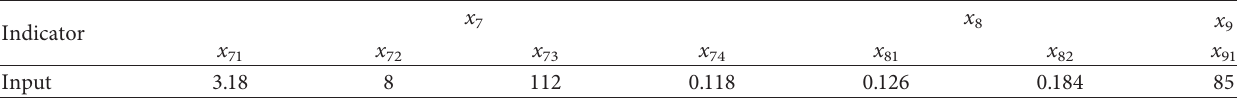
Figure 9: Cloud figures for environmental vulnerability (Blue for Level (I), Green for Level II, Yellow for Level III, Brown for Level IV, Red for Level (V), and Black for assessment value). (a) x 41 . (b) x 42 . (c) x 43 . (d) x 44 . (e) x 45 . (f) x 46 . (g) x 47 . (h) x 51 . (i) x 52 . (j) x 52 . (k) x 61 . (l) x 62 . Table 8: Assessment inputs of social vulnerability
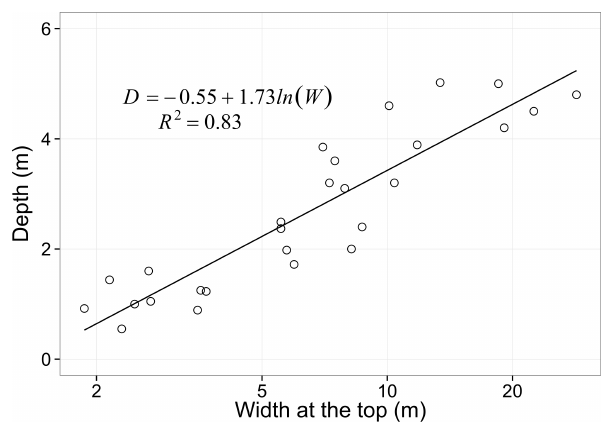
Figure 14. Gully network volume dynamics in the period 1956– 2013 and the uncertainty interval (grey).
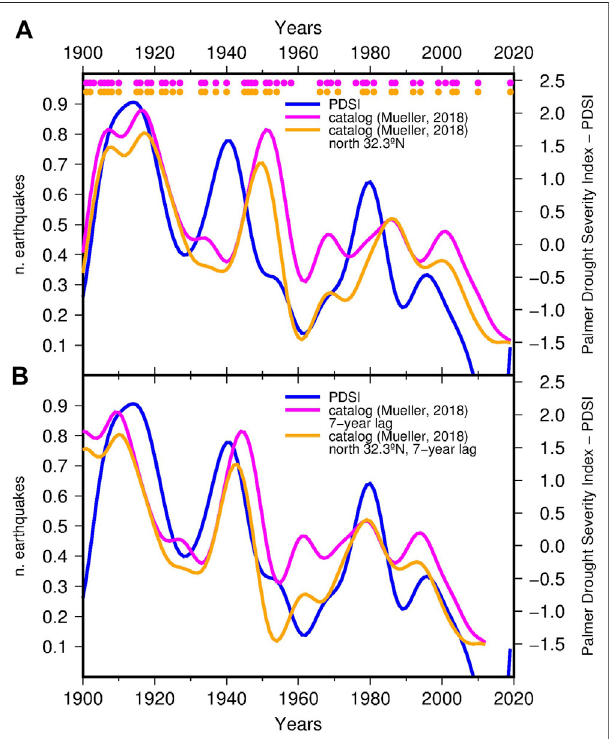
FIGURE 10 | PDSI averaged over the climate zone 6 – 7 (blue lines) compared with the time density of Mw ≥ 5.7 earthquakes in Southern California computed for the declustered seismic catalog by Mueller (2018), Mueller (2019) (lines in magenta) and for the same catalog with the southern limit moved to 32.3 ° N (lines in orange). (A) original data; (B) earthquake time densities anticipated by 7 years in order to maximize the correlation with PDSI (see also the results for the data sets 9 and 10 in Table 1 ). The dots indicate the time of occurrence of the earthquakes.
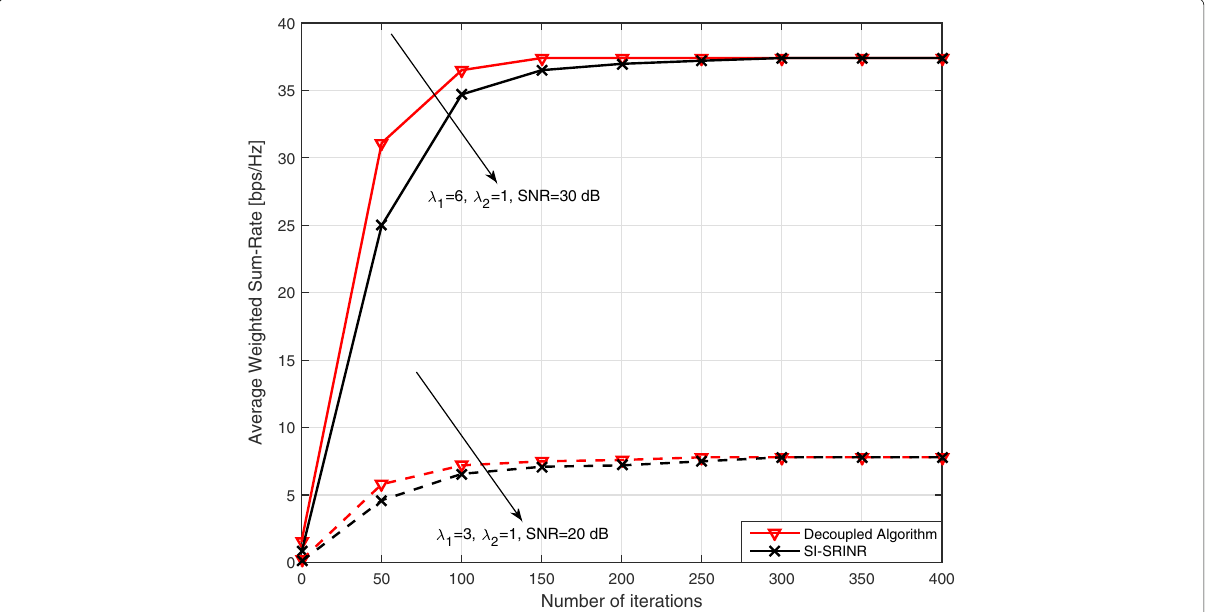
Fig. 3 The average weighted SR versus the number of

^^^^^^^^

## What you will do
The expected output is an exact copy of the lines from the top of the data above through the line containing "Figure 14. Gully", both included, with every picture omitted.

## Solution
Figure 9: Cloud figures for environmental vulnerability (Blue for Level (I), Green for Level II, Yellow for Level III, Brown for Level IV, Red for Level (V), and Black for assessment value). (a) x 41 . (b) x 42 . (c) x 43 . (d) x 44 . (e) x 45 . (f) x 46 . (g) x 47 . (h) x 51 . (i) x 52 . (j) x 52 . (k) x 61 . (l) x 62 . Table 8: Assessment inputs of social vulnerability
Figure 14. Gully network volume dynamics in the period 1956– 2013 and the uncertainty interval (grey).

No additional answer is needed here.